One of the best things that happened to the Midwest and the city of St Louis today was the thousands of immigrants coming to this part of the country; with them they brought the passion for food, culture and ingredients.
Today, south St. Louis bustles with Hispanic-American culture particularly along Cherokee Street west of Jefferson Avenue. Since the early 1980s, numbers of Mexicans and other Latinos from South America have arrived in this predominately working-class neighborhood, which has seen many changes during the last decade. In years past, it was a hub for retail business in the area before going through a period of decline. In the 21st century Cherokee is thriving as a commercial center for the local Hispanic community.
This is a Quesito (Ke-see-toe) and it is delicious. It is so perfect in its simplicity; flaky puff pastry wrapped around sweetened cream cheese and buttery pineapple.

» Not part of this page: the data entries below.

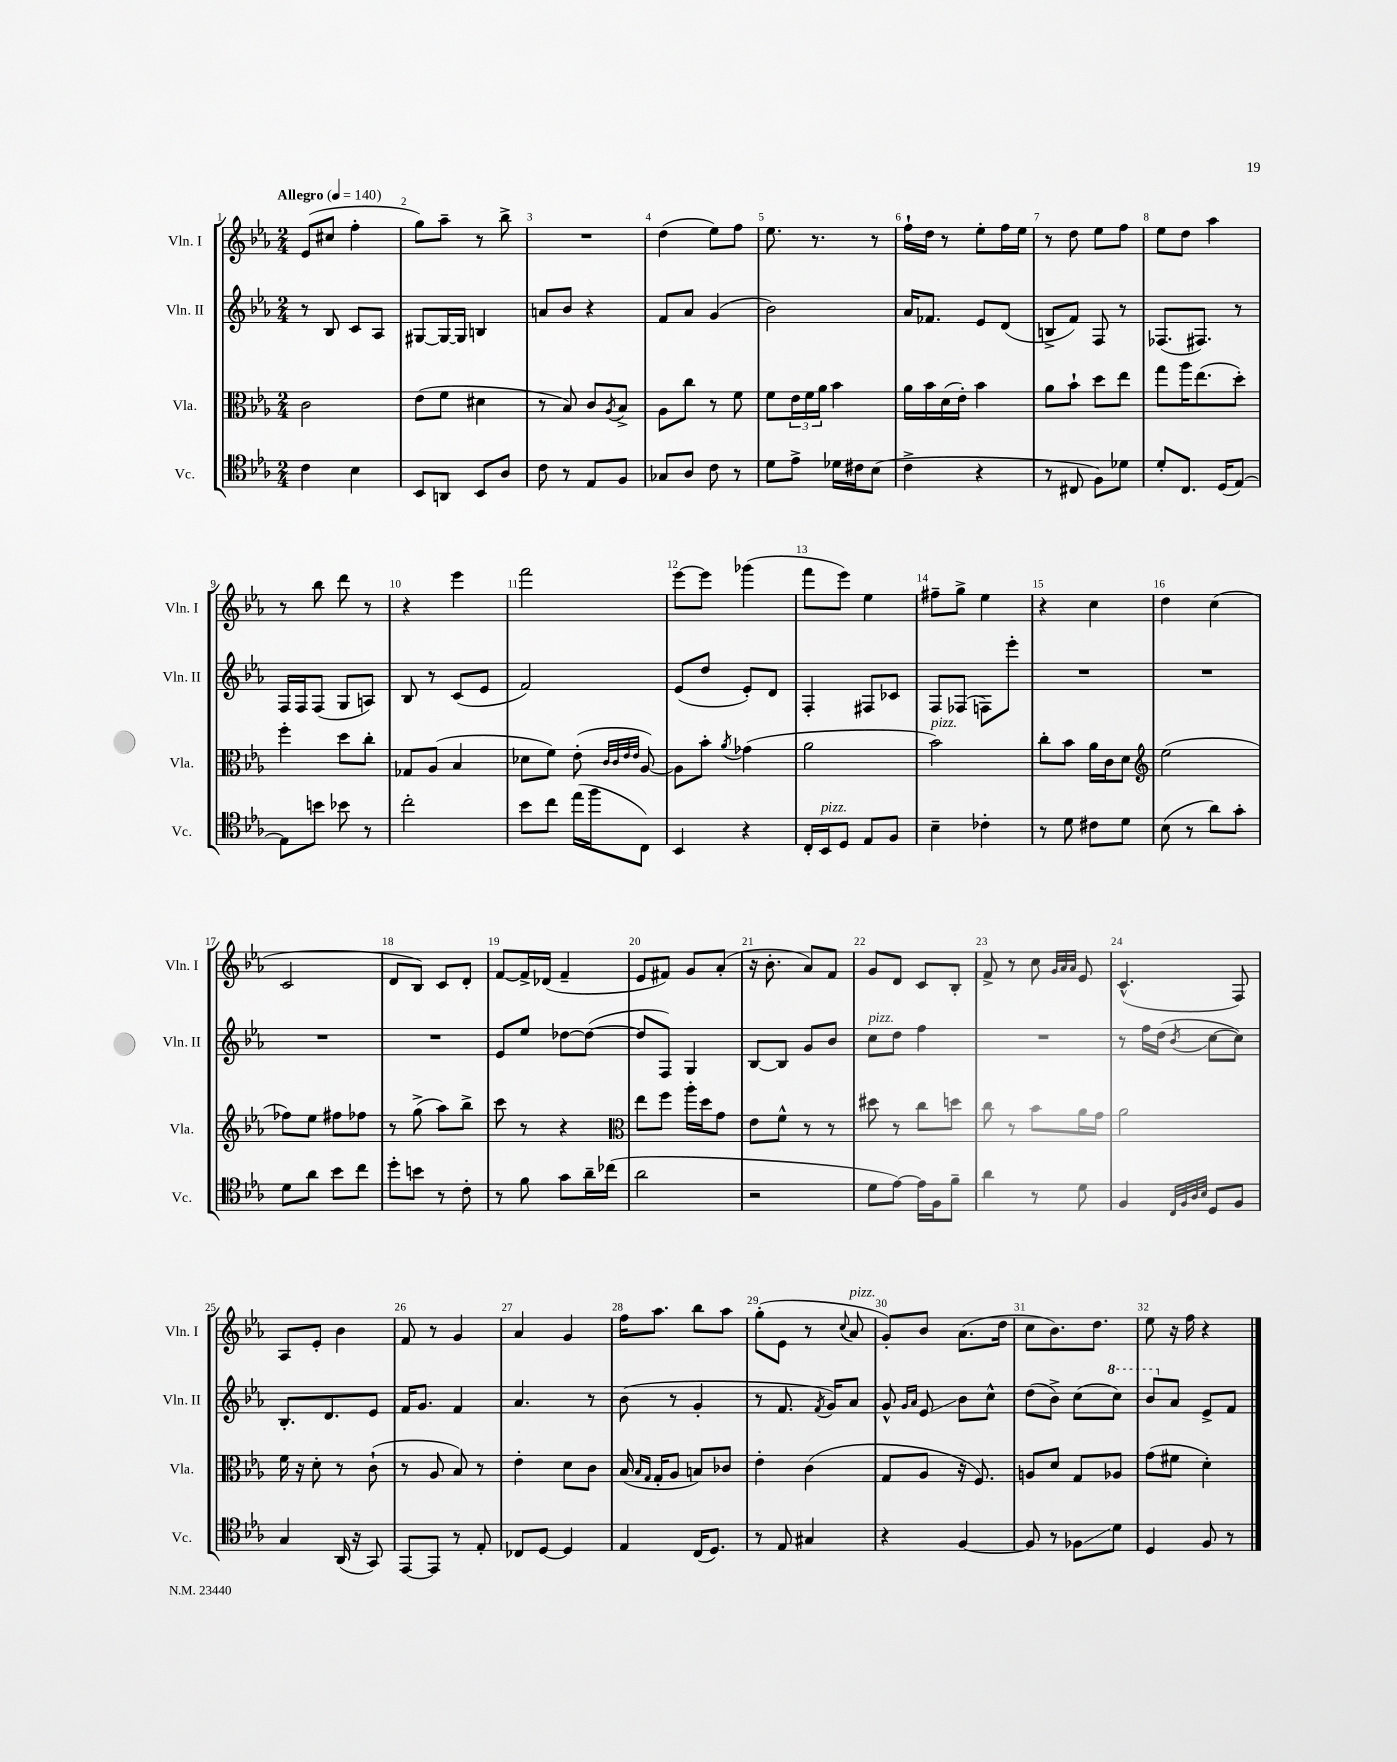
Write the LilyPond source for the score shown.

<<
\new StaffGroup <<
\new Staff = "s0" \with { instrumentName = "Vln. I" shortInstrumentName = "Vln. I" } {
    \clef treble \key ees \major \numericTimeSignature \time 2/4 \tempo "Allegro" 4 = 140
    ees'8( cis''8 f''4-. |
    g''8) aes''8-- r8 bes''8-> |
    R2 |
    d''4( ees''8) f''8 |
    ees''8. r8. r8 |
    f''16-! d''16 r8 ees''8-. f''16 ees''16 |
    r8 d''8 ees''8 f''8 |
    ees''8 d''8 aes''4 |
    r8 bes''8 d'''8 r8 |
    r4 ees'''4 |
    f'''2 |
    ees'''8~ ees'''8 ges'''4( |
    f'''8 ees'''8) ees''4 |
    fis''8-- g''8-> ees''4 |
    r4 c''4 |
    d''4 c''4( |
    c'2 |
    d'8 bes8) c'8 d'8-. |
    f'8~ f'16-> des'16( f'4-- |
    ees'8 fis'8) g'8 aes'8-.( |
    r16 bes'8.-. aes'8) f'8 |
    g'8 d'8 c'8 bes8-. |
    f'8-> r8 c''8 \grace { g'32 aes'32 aes'32 } ees'8 |
    c'4.-^( f8) |
    aes8 ees'8-. bes'4 |
    f'8 r8 g'4 |
    aes'4 g'4 |
    f''16 aes''8. bes''8 aes''8 |
    g''8-.( ees'8 r8 \appoggiatura { c''8 } aes'8^\markup { \italic "pizz." } |
    g'8-.) bes'8 aes'8.( d''16 |
    c''8 bes'8.) d''8. |
    ees''8 r16 f''16 r4 \bar "|." |
}
\new Staff = "s1" \with { instrumentName = "Vln. II" shortInstrumentName = "Vln. II" } {
    \clef treble \key ees \major \numericTimeSignature \time 2/4
    r8 bes8 c'8 aes8 |
    gis8~ gis16~ gis16 b4 |
    a'8 bes'8 r4 |
    f'8 aes'8 g'4( |
    bes'2) |
    aes'16 fes'8. ees'8 d'8( |
    b8-> f'8) f8 r8 |
    fes8.( fis8.) r8 |
    f16 f16 f8( g8 a8) |
    bes8 r8 c'8( ees'8 |
    f'2) |
    ees'8( d''8 ees'8-.) d'8 |
    f4-. fis8 ces'8 |
    f8 fes8( f8) ees'''8-. |
    R2 |
    R2 |
    R2 |
    R2 |
    ees'8 ees''8 des''8~ des''8~( |
    des''8 f8) g4 |
    bes8~ bes8 g'8 bes'8 |
    c''8^\markup { \italic "pizz." } d''8 f''4 |
    R2 |
    r8 f''16 d''16( \acciaccatura { bes'8 } c''8~ c''8) |
    bes8.-. d'8. ees'8 |
    f'16 g'8. f'4 |
    aes'4. r8 |
    bes'8( r8 g'4-. |
    r8 f'8. \acciaccatura { f'8 } g'16) aes'8 |
    g'8-^ \grace { g'16 aes'16 } ees'8\glissando bes'8 c''8-^ |
    d''8( bes'8->) c''8( \ottava #1 c'''8) |
    bes''8 \ottava #0 aes'8 ees'8-> f'8 \bar "|." |
}
\new Staff = "s2" \with { instrumentName = "Vla." shortInstrumentName = "Vla." } {
    \clef alto \key ees \major \numericTimeSignature \time 2/4
    c'2 |
    ees'8( f'8 dis'4 |
    r8 bes8) c'8 \acciaccatura { aes8 } bes8-> |
    aes8 c''8 r8 f'8 |
    f'8 \tuplet 3/2 { ees'16 f'16 aes'16 } bes'4 |
    aes'16 bes'16 d'16( ees'16-.) bes'4 |
    aes'8 bes'8-! d''8 ees''8 |
    g''8 aes''16 ees''8.( d''8-.) |
    f''4-. d''8 c''8-. |
    ges8 aes8( bes4 |
    des'8 f'8) ees'8-.( \grace { c'32 c'32 ees'32 ees'32 } aes8~) |
    aes8 bes'8-. \acciaccatura { aes'8 } ges'4( |
    aes'2 |
    bes'2^\markup { \italic "pizz." }) |
    c''8-. bes'8 aes'16 c'16 d'8 |
    \clef treble ees''2( |
    fes''8) ees''8 fis''8 fes''8 |
    r8 g''8->( aes''8) bes''8-> |
    c'''8 r8 r4 |
    \clef alto ees''8 f''8 aes''16-. d''16 g'8 |
    ees'8 f'8-^ r8 r8 |
    dis''8 r8 c''8 d''8 |
    c''8 r8 bes'8 aes'16 g'16 |
    aes'2 |
    f'16 r16 d'8-. r8 c'8-!( |
    r8 aes8 bes8) r8 |
    ees'4-. d'8 c'8 |
    bes16( \grace { bes16 g16 } g16-. aes8 b8) ces'8 |
    ees'4-. c'4( |
    g8 aes8 r16 f8.) |
    a8 d'8 g8 aes8 |
    g'8( fis'8 d'4-.) \bar "|." |
}
\new Staff = "s3" \with { instrumentName = "Vc." shortInstrumentName = "Vc." } {
    \clef tenor \key ees \major \numericTimeSignature \time 2/4
    c'4 bes4 |
    bes,8 a,8 bes,8 aes8 |
    c'8 r8 ees8 f8 |
    ges8 aes8 c'8 r8 |
    d'8 ees'8-> des'16 cis'16 bes8( |
    c'4-> r4 |
    r8 cis8 f8) des'8 |
    d'8-. c8. d16( ees8~) |
    ees8 b'8 bes'8 r8 |
    c''2-. |
    bes'8 c''8 ees''16( f''16 c8) |
    bes,4 r4 |
    c16-. bes,16^\markup { \italic "pizz." } d8 ees8 f8 |
    bes4-- ces'4-. |
    r8 d'8 cis'8 d'8 |
    bes8( r8 aes'8) g'8-. |
    d'8 aes'8 bes'8 c''8 |
    d''8-. b'8 r8 c'8-. |
    r8 f'8 g'8 aes'16-- ces''16( |
    aes'2 |
    r2 |
    d'8 ees'8~) ees'16 f16 f'8-- |
    aes'4 r8 d'8 |
    f4 \grace { c32 f32 aes32 bes32 } d8 f8 |
    g4 aes,16( r16 g,8) |
    ees,8~ ees,8 r8 ees8-. |
    ces8 d8~ d4 |
    ees4 c16( d8.) |
    r8 ees8 gis4 |
    r4 f4~ |
    f8 r8 fes8\glissando d'8 |
    d4 f8 r8 \bar "|." |
}
>>
>>
\layout { \context { \Score \override BarNumber.break-visibility = ##(#f #t #t) barNumberVisibility = #all-bar-numbers-visible } }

It’s beautiful, in a shabby chic kind of way, nothing fussy, just rustic goodness with a generous dusting of powdered sugar.
2 tablespoons unsalted butter
2 tablespoons brown sugar
2 cups fresh pineapple, chopped into small pieces
1 vanilla bean, split and seeds scraped out – 1 Table Vanilla
CREAM CHEESE FILLING:
1/2 cup (4 ounces) cream cheese, room temperature
2 teaspoons sugar
1 teaspoon vanilla extract
2 sheets puff pastry, thawed
Egg Wash (1 egg beat with 1 tablespoon water)
Sugar, for sprinkling on the pastry
Confectioners' (powdered) sugar for dusting the baked pastry
To make the quesitos:
Preheat oven to 400 degrees F. Line two baking trays with parchment paper.
In saucepan melt the butter over medium heat; add the brown sugar, pineapple and vanilla bean, with the seeds. Cook until the pineapple is tender and the juices have thickened to syrup.
Remove from heat and allow to cool slightly while you make the cheese filling.
To make cheese filling: In a bowl mix together the cream cheese, sugar and vanilla until smooth.
Cut the puff pastry into 4- to 5-inch squares, depending on the size of the puff pastry sheet you have. Spread the cheese filling in the middle of each piece of pastry.